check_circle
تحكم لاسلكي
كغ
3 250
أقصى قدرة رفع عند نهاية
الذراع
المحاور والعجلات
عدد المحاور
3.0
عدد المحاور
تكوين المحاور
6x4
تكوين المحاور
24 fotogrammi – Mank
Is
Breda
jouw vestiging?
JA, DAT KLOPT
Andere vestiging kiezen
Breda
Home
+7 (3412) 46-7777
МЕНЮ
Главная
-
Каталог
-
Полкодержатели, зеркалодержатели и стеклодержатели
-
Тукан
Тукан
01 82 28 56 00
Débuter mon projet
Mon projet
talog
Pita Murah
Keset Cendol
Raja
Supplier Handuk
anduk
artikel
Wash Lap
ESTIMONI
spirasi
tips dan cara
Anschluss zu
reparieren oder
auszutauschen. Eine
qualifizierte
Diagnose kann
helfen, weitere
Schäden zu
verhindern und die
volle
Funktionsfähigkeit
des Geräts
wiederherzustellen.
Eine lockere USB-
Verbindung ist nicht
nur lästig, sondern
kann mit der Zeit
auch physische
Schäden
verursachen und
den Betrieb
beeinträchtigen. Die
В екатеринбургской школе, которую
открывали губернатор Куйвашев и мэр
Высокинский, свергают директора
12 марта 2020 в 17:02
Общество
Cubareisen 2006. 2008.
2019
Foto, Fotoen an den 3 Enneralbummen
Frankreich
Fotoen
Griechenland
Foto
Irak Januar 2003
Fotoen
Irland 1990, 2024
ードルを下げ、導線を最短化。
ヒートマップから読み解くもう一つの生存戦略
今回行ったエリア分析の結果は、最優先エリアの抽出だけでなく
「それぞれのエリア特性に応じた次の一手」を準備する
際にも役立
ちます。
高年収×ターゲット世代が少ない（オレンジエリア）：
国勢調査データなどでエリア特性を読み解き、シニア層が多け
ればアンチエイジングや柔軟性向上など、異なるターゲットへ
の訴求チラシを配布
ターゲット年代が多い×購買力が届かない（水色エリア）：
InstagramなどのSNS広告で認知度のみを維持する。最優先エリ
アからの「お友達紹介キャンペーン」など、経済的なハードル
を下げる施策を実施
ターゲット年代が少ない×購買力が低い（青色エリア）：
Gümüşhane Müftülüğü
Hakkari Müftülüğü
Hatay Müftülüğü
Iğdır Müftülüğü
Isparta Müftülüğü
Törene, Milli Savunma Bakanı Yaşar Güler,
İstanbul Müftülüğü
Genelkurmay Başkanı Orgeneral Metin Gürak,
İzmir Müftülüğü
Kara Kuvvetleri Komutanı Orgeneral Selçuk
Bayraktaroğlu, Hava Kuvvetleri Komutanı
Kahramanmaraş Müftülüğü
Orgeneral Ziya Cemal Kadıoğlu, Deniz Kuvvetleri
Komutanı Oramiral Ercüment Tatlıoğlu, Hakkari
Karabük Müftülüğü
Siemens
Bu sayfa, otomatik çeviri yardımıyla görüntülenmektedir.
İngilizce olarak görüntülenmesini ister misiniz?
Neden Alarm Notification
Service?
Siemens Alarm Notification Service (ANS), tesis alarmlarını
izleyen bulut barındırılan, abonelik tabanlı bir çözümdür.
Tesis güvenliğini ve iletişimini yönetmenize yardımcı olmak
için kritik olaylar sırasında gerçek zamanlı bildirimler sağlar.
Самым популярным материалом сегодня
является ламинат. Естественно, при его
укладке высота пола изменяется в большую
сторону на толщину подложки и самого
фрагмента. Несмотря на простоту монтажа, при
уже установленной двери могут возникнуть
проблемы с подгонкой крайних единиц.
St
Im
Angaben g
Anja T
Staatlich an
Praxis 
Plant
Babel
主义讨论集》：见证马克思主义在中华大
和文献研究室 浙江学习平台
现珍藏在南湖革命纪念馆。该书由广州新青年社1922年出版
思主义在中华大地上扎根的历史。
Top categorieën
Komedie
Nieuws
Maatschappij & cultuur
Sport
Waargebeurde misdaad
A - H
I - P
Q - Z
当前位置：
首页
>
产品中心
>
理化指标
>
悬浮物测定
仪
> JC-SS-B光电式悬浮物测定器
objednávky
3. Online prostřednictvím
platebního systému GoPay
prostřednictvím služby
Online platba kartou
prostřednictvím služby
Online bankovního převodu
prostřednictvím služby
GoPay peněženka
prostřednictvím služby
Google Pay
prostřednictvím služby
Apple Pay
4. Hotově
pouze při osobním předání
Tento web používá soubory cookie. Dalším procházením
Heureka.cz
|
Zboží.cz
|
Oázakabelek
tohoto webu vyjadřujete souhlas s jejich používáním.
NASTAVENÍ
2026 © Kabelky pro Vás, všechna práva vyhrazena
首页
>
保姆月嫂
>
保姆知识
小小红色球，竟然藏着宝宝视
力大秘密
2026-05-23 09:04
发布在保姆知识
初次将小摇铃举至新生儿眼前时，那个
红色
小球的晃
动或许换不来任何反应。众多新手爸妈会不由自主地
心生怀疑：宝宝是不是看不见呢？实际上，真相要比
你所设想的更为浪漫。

● **Task requirements**
Select and copy every line of the material that holds the string "vestiging".

● **Result below**
jouw vestiging?
Andere vestiging kiezen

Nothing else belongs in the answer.